A l’époque, je n’avais pas pris la mesure de l’affront. Pour une raison qui m’échappait, je ne m’étais jamais considérée comme « la femme de », « la maman de ». Avant tout, j’étais « la fille de » et « la petite-fille de ». Je ne m’étais jamais considérée, non plus, comme un individu maître de ses choix, de son destin. J’étais le maillon d’une chaîne silencieuse, et je m’interdisais de la briser.
C’est le titre de ce roman qui m’a appelée. Reine. C’est un des mots qui figurent en bonne place sur mon tableau de visualisation. Remettre sa couronne. Reprendre son pouvoir (mon mot de 2023, même si on était encore en 2022 quand je l’ai lu). Et ensuite, le résumé : une histoire de femmes, de lignée familiale, de secrets qui empêchent de prendre sa place.
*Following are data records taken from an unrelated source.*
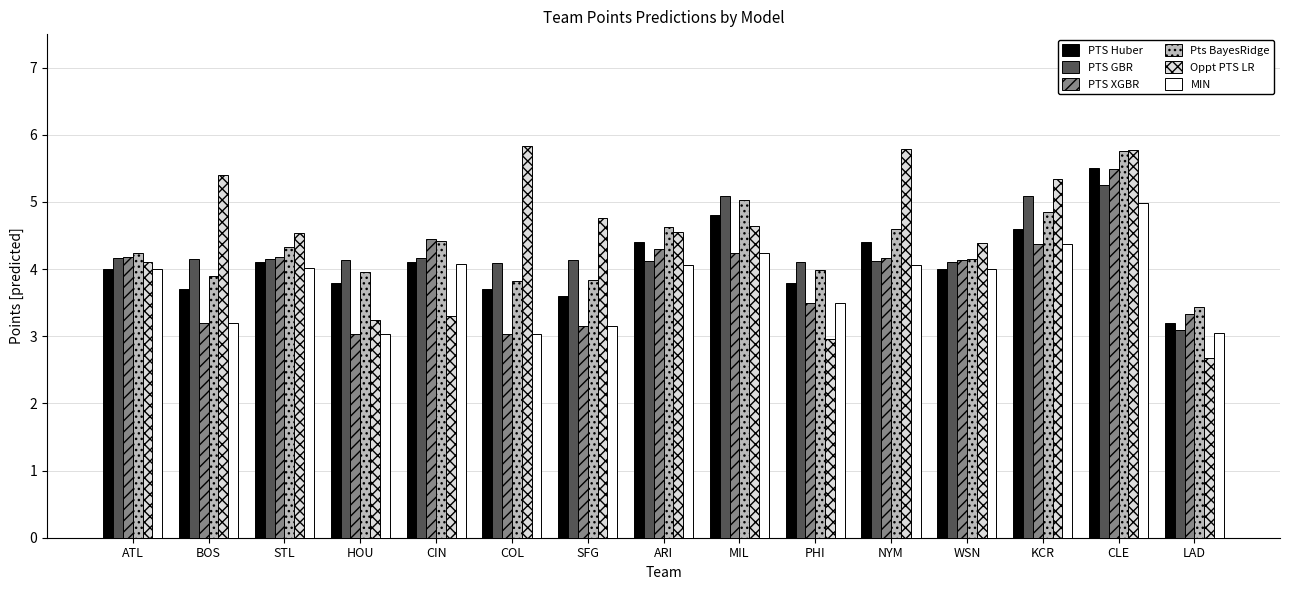

What position from the left is STL?

3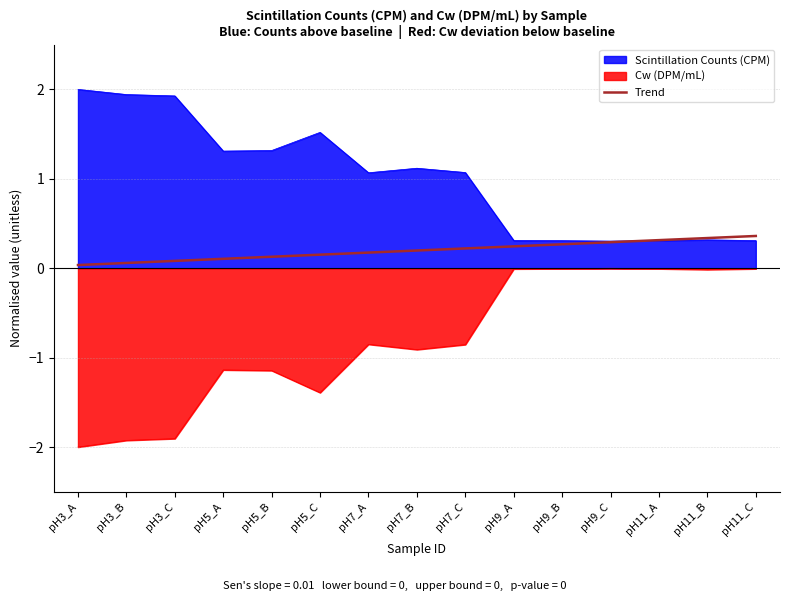

How many series are shown in this chart?

3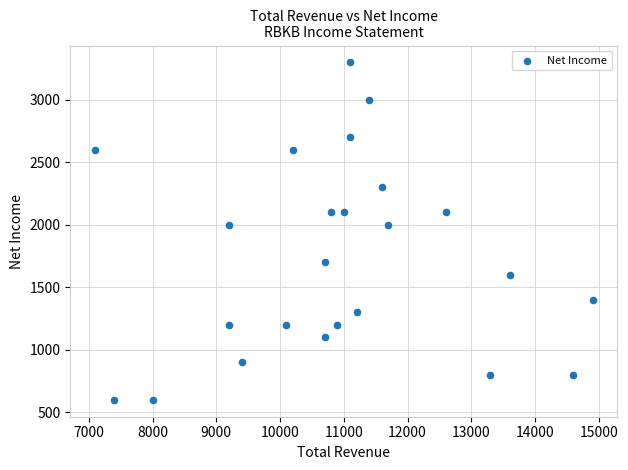

What is the range of X values (max minus min)?

7800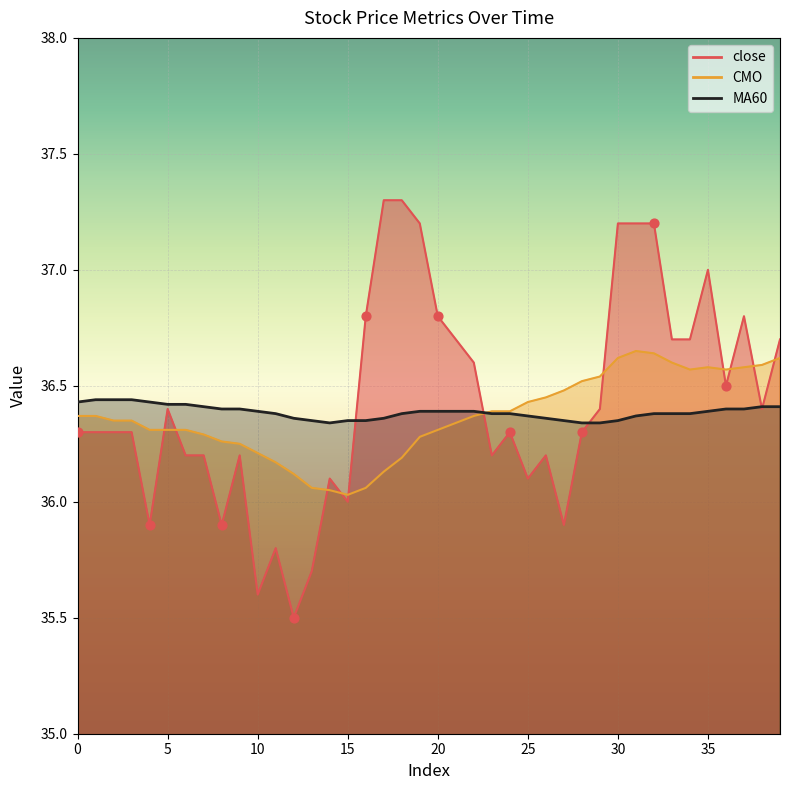

Which series contains the highest Y value?

close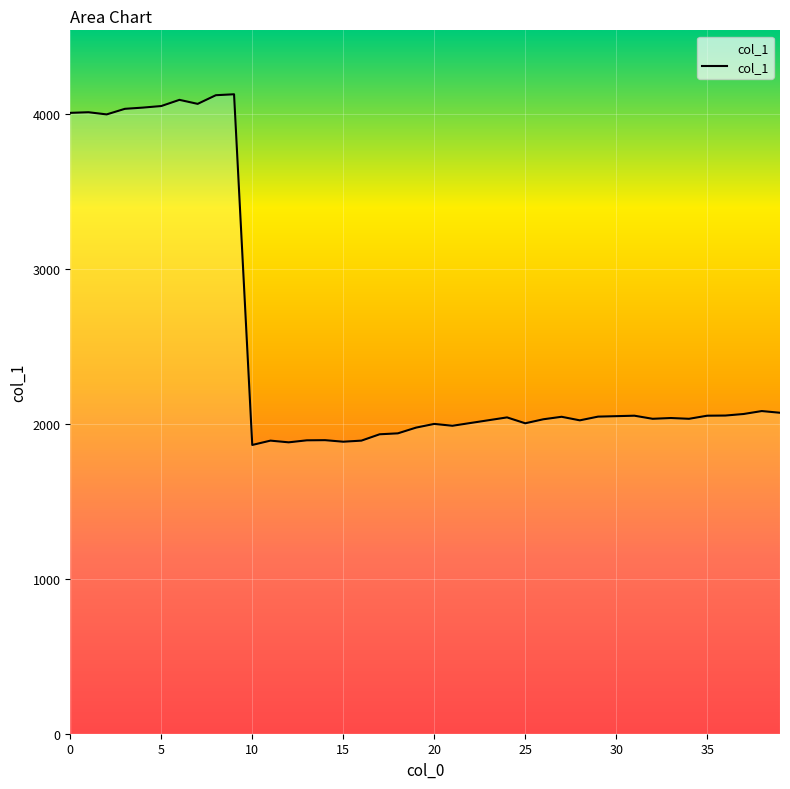

What is the difference between the maximum and minimum values?

2265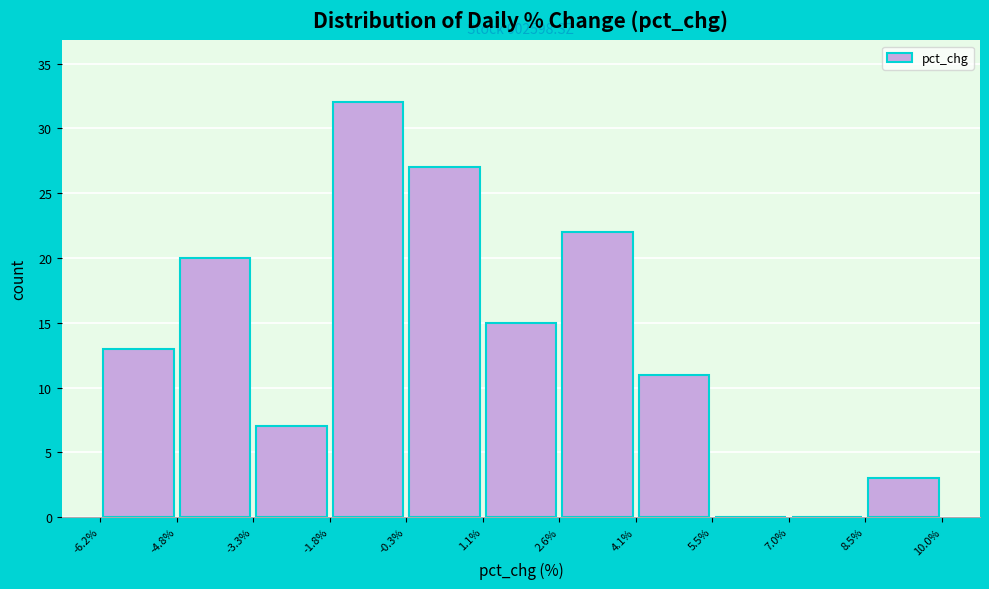

Over which range of the x-axis is the bar tallest?

-1.8% to -0.3%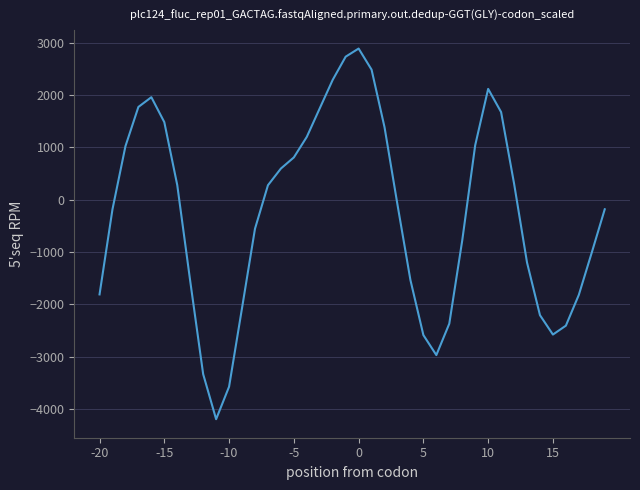

What is the difference between the maximum and minimum values?

7088.7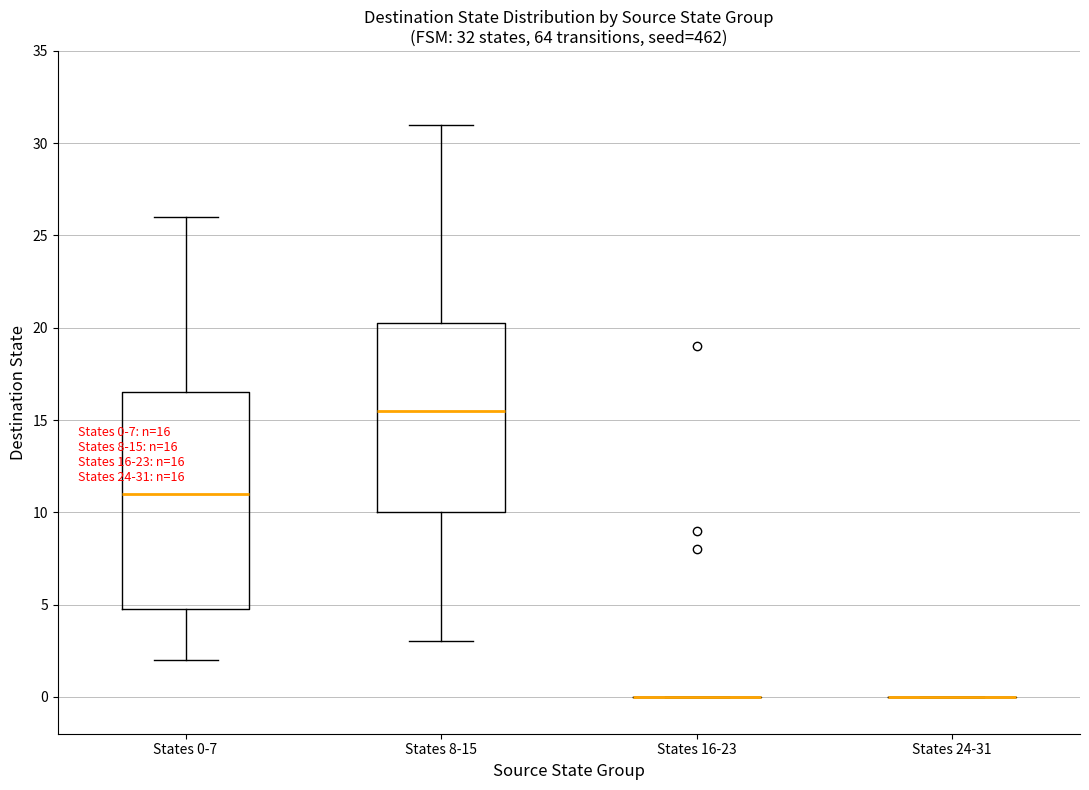

Comparing the boxes themselves (not the whiskers), which one is the tallest?

States 0-7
Problématique sur laquelle je réfléchis beaucoup, en ce moment.
Sur un coup de tête, et alors qu’elle a d’autres choses à faire pourtant, Anna, qui vient de divorcer pour la deuxième fois, saute dans un avion pour aller voir sa grand-mère paternelle à Casablanca. Ce n’est pas explicable, mais elle sent qu’elle en a besoin pour comprendre ce qui se passe dans sa vie.
Voilà un magnifique premier roman, tout en délicatesse, émouvant mais aussi, parfois, drôle. Bouleversant, quand il est question de la vie de Mimi. Ce dont il est question ici, c’est des liens transgénérationnels : ces loyautés qui nous étouffent malgré nous, les secrets de famille qui orientent nos vies sans même qu’on le sache. Et que le meilleur moyen de se libérer, c’est de parler.